**Exercise text:**
*** Begin section ***
P480 Goals of treatment: preferences of inflammatory bowel disease patients

F. Casellas*1, 2, C. Herrera de Guise1, V. Robles1, E. Navarro1, N. Borruel1

1Hospital Universitari Vall d’Hebron, Unitat Atenció Crohn-Colitis, Barcelona, Spain, 2Hospital Universitari Vall d’Hebron, Barcelona, Spain


From a physician’s perspective, the aim of the treatment of inflammatory bowel disease (IBD) is to achieve predefined objective targets, such as mucosal healing or histological healing. However, from a patient’s perspective these objectives may not be the most valued. Although there is scarce information relative to the patient’s goals of treatment, it is usually assumed that patients want control of symptoms and improvement on quality of life. There is a lack of information relative to what symptoms patients find more disturbing, or which attributes of therapy are the most valued by IBD patients. Aim: to stratify the priority that IBD patients assign to different symptoms and treatment attributes.


A prospective, observational, anonymised study in non-preselected consecutive outpatients with Crohn’s disease (CD) and ulcerative colitis (UC) was conducted. After written consent was obtained, patients answered a short survey and were asked to indicate their 2 most preferred objectives of the therapy.


In total, 83 patients (37 UC and 46 CD) were included. Most patients (89%) were in clinical remission. Treatment includes salicylates (13%), thiopurines (9 %), anti-TNF agents (73%), and other biologics (5%). The 4 most important symptoms that patients wanted to be controlled with their treatment were abdominal pain (21 %), diarrhoea (18 %), urge to have a bowel movement (18%) and fatigue (14%). Patients were also asked to select the 2 top outcomes from a predefined list, and the most important for patients were improvement of quality of life (46%), complete resolution of symptoms (35%), prevent flares (32%), and avoid surgery (26%). Only 9 % of patients considered having a normal colonoscopy as the preferred outcome.


Abdominal pain is the most important symptom for patients with IBD. Improvement of quality of life and complete control of symptoms are the highest priority outcomes. In contrast, medical objective targets, such as mucosal healing, are not a priority for patients.
*** End section ***
**Task:** Update the passage of the abstract on treatment goals in inflammatory bowel disease starting at "From a physician’s" and ending at "and treatment attributes.", putting "limited" in place of "scarce".

**Data excerpts:**
*** Begin section ***
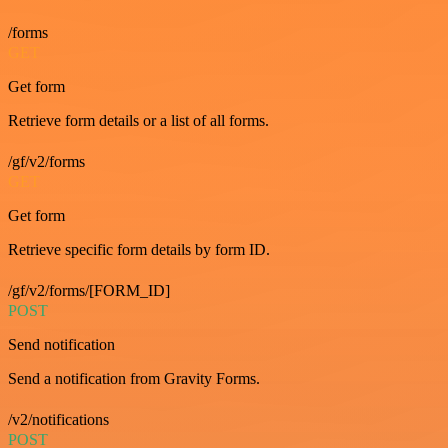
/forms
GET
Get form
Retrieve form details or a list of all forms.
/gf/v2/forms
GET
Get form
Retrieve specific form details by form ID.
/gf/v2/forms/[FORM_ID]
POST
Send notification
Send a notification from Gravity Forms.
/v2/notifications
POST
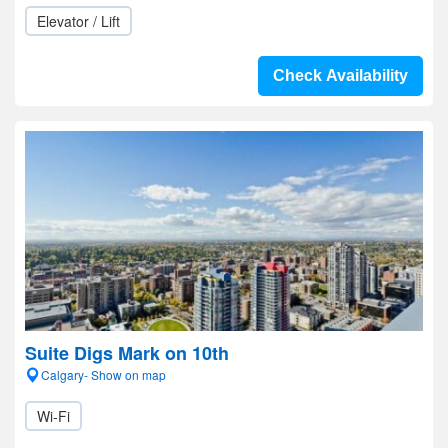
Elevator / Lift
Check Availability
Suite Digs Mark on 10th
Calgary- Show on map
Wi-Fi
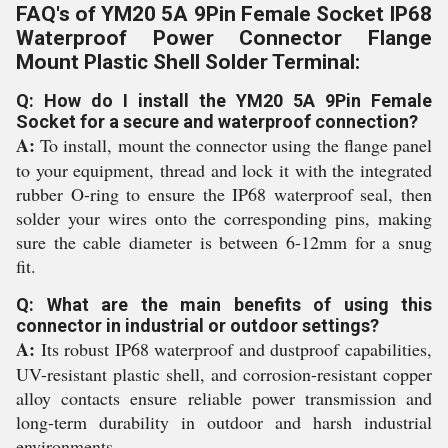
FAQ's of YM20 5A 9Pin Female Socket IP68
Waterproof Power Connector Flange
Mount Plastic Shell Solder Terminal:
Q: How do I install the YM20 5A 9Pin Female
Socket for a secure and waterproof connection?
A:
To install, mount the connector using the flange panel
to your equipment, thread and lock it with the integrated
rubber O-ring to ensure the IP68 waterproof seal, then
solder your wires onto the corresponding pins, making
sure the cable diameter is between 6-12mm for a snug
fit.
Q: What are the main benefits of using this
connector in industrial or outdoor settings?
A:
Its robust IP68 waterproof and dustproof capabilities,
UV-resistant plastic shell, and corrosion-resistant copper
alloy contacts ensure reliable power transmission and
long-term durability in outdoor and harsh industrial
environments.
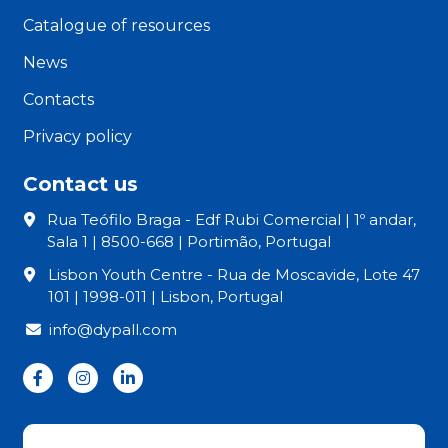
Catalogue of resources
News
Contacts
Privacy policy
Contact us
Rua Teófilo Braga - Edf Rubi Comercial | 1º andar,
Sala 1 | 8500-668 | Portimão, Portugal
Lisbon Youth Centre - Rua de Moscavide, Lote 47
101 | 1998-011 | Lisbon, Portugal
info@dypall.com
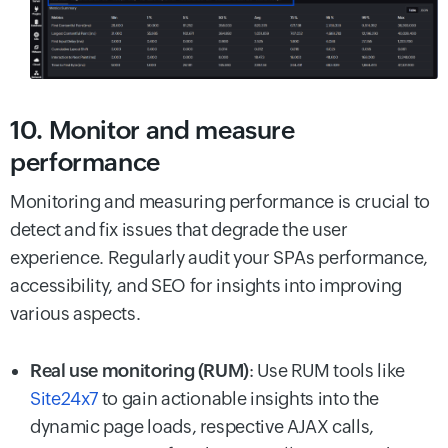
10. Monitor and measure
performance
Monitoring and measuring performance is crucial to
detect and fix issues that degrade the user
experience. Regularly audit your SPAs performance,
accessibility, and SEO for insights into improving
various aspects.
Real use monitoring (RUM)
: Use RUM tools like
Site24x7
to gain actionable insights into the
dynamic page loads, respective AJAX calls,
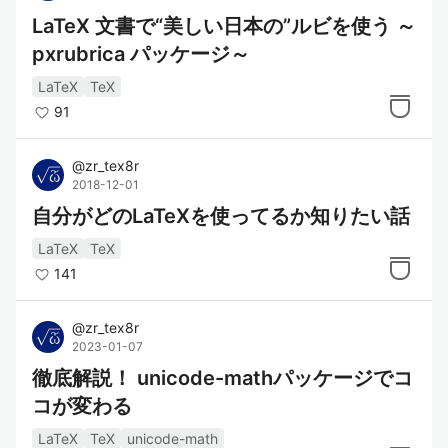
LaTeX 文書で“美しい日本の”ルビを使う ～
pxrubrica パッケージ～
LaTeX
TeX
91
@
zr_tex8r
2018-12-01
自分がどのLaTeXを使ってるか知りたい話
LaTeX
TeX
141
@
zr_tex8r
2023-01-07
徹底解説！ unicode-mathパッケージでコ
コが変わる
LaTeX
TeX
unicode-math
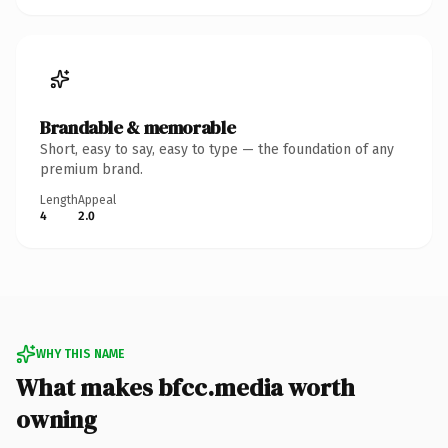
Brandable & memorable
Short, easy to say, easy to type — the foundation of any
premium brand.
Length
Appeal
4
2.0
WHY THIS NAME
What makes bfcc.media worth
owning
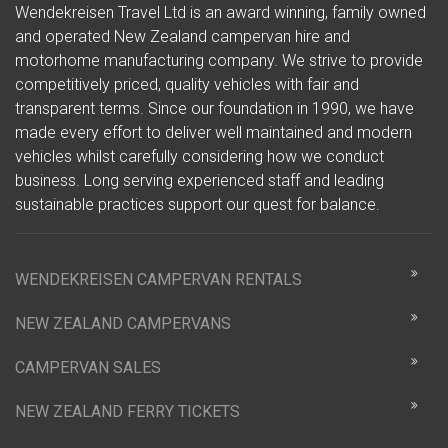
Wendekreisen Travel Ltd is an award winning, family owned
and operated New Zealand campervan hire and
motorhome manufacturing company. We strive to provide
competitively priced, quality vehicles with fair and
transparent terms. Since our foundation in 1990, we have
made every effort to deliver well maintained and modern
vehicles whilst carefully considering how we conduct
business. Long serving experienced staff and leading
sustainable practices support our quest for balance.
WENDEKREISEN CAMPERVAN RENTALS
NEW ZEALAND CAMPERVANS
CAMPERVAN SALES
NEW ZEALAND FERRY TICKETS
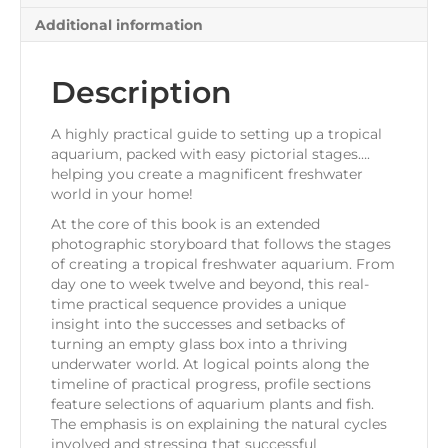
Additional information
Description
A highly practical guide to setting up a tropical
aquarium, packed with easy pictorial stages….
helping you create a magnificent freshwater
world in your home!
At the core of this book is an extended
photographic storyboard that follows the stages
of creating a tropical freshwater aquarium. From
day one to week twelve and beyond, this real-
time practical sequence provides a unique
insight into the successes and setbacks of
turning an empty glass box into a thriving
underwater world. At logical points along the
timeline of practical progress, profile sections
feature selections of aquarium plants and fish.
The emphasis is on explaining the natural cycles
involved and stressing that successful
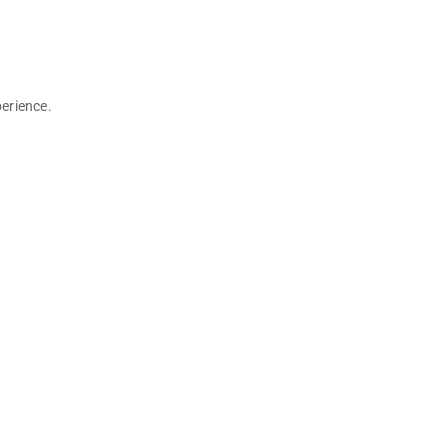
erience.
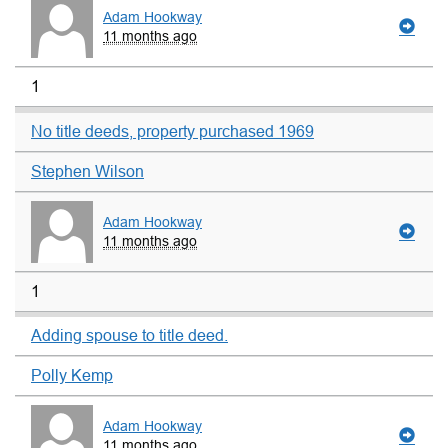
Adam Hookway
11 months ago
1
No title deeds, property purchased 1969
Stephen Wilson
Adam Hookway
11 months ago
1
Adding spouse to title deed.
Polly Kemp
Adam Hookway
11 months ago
*** End section ***
**Final answer:**
From a physician’s perspective, the aim of the treatment of inflammatory bowel disease (IBD) is to achieve predefined objective targets, such as mucosal healing or histological healing. However, from a patient’s perspective these objectives may not be the most valued. Although there is limited information relative to the patient’s goals of treatment, it is usually assumed that patients want control of symptoms and improvement on quality of life. There is a lack of information relative to what symptoms patients find more disturbing, or which attributes of therapy are the most valued by IBD patients. Aim: to stratify the priority that IBD patients assign to different symptoms and treatment attributes.